Task to carry out
All pictures must be dropped, while the entries are given again word for word.

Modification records
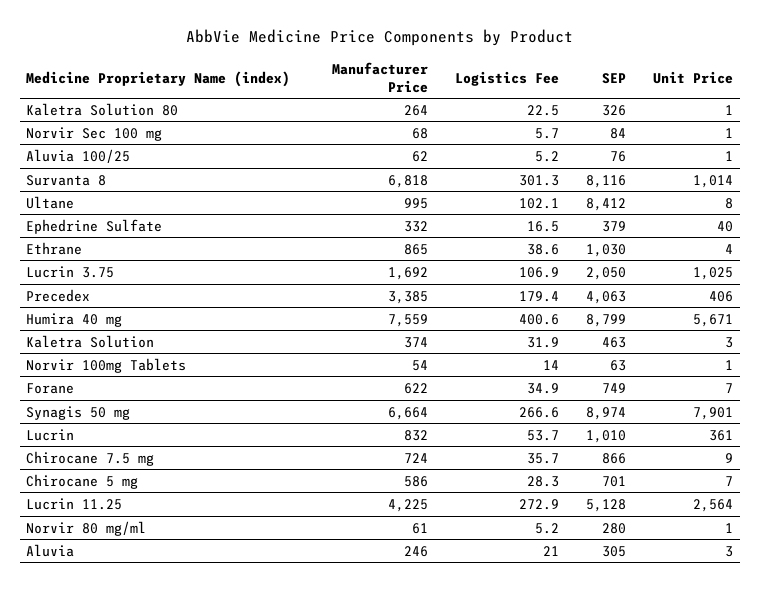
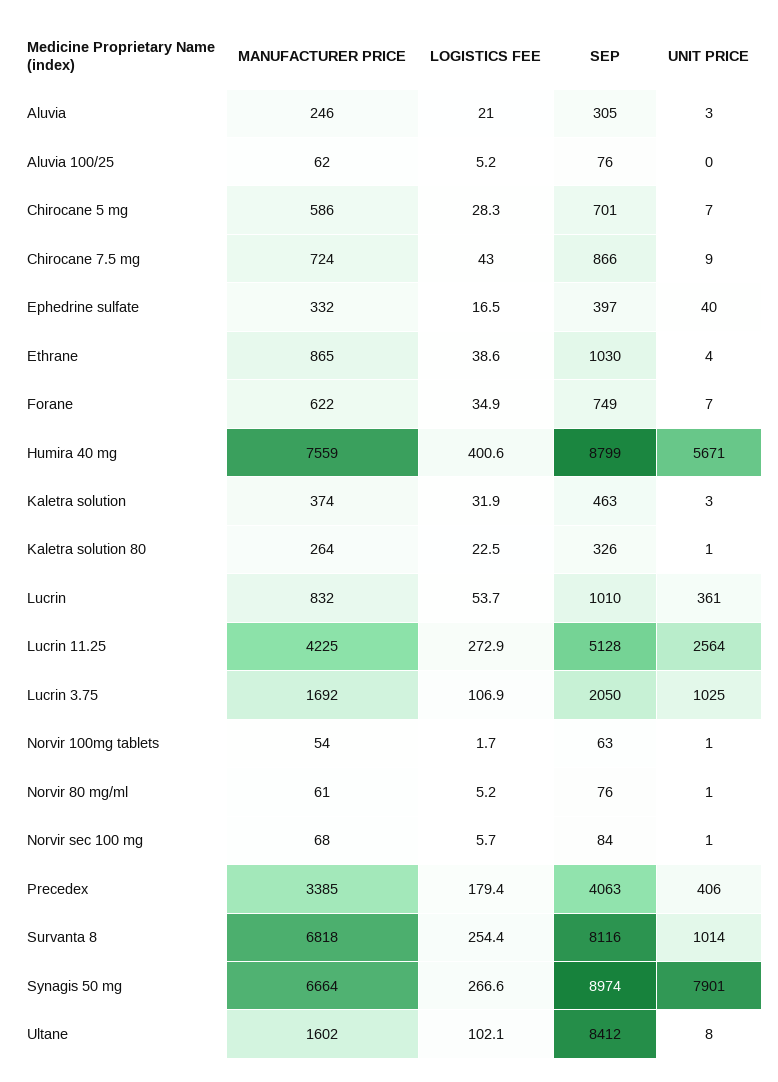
Unit Price, Aluvia 100/25: 1 -> 0
Logistics Fee, Survanta 8: 301.3 -> 254.4
Manufacturer Price, Ultane: 995 -> 1602
SEP, Ephedrine Sulfate: 379 -> 397
Logistics Fee, Norvir 100mg Tablets: 14 -> 1.7
Logistics Fee, Chirocane 7.5 mg: 35.7 -> 43
SEP, Norvir 80 mg/ml: 280 -> 76

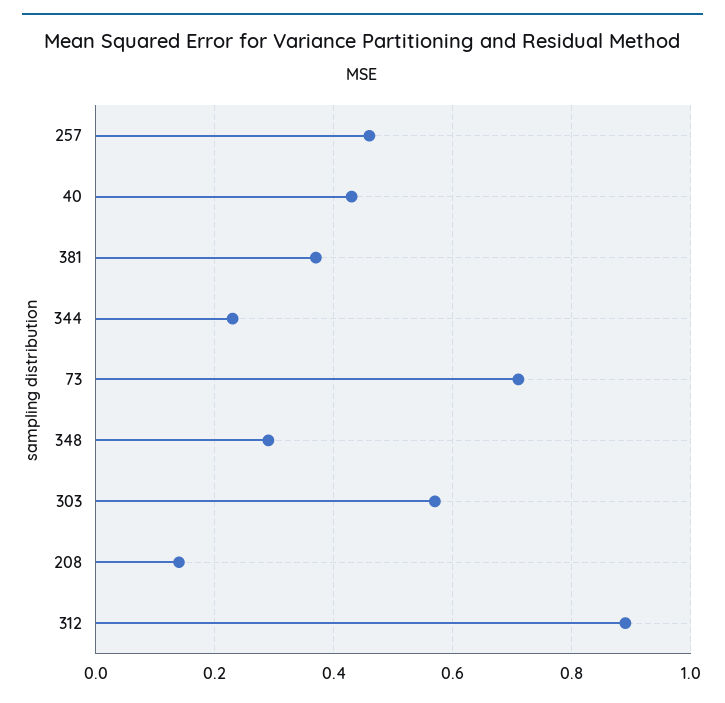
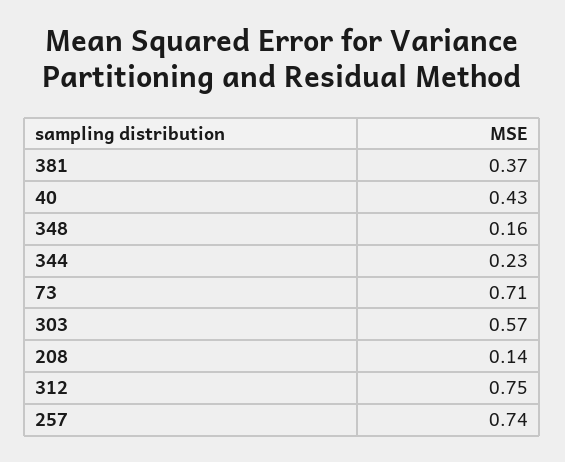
257: 0.45 -> 0.74
348: 0.3 -> 0.16
312: 0.9 -> 0.75

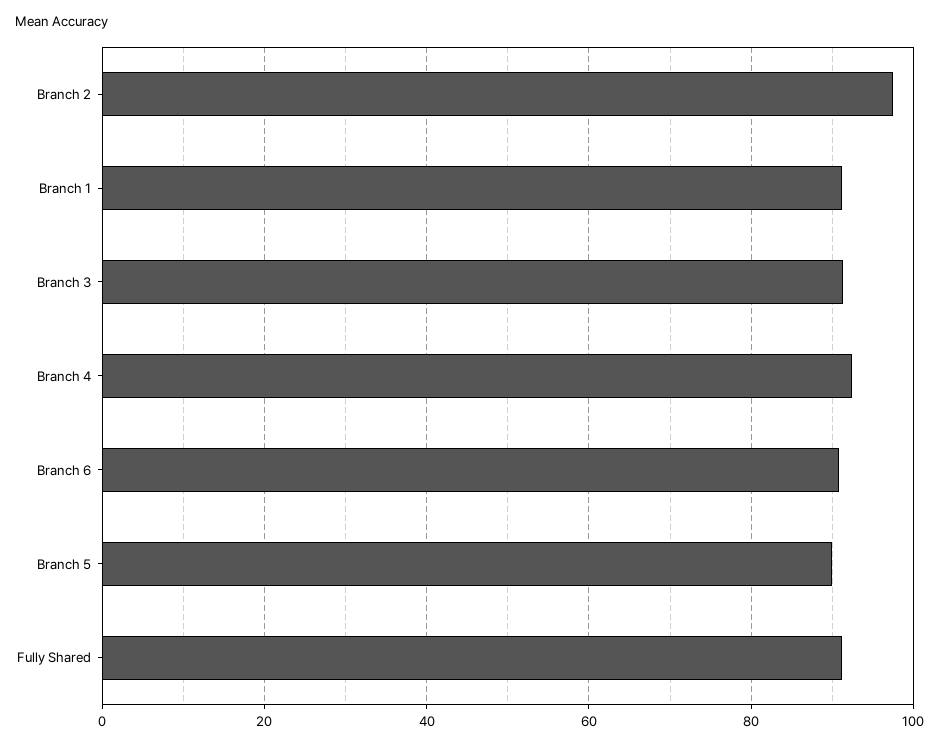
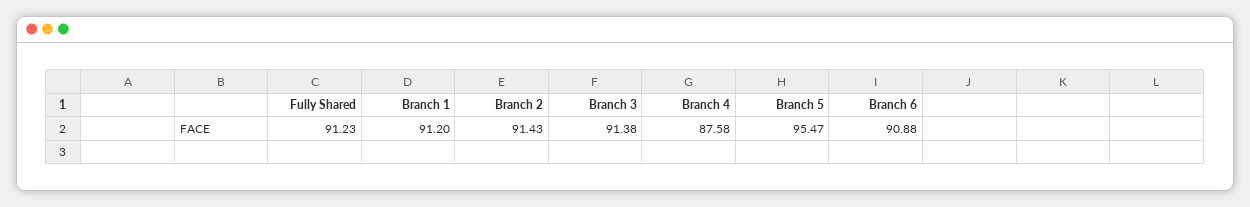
Branch 2: 98 -> 91.43
Branch 4: 92 -> 87.58
Branch 5: 90 -> 95.47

Exercise answer
Unit Price, Aluvia 100/25: 1 -> 0
Logistics Fee, Survanta 8: 301.3 -> 254.4
Manufacturer Price, Ultane: 995 -> 1602
SEP, Ephedrine Sulfate: 379 -> 397
Logistics Fee, Norvir 100mg Tablets: 14 -> 1.7
Logistics Fee, Chirocane 7.5 mg: 35.7 -> 43
SEP, Norvir 80 mg/ml: 280 -> 76

257: 0.45 -> 0.74
348: 0.3 -> 0.16
312: 0.9 -> 0.75

Branch 2: 98 -> 91.43
Branch 4: 92 -> 87.58
Branch 5: 90 -> 95.47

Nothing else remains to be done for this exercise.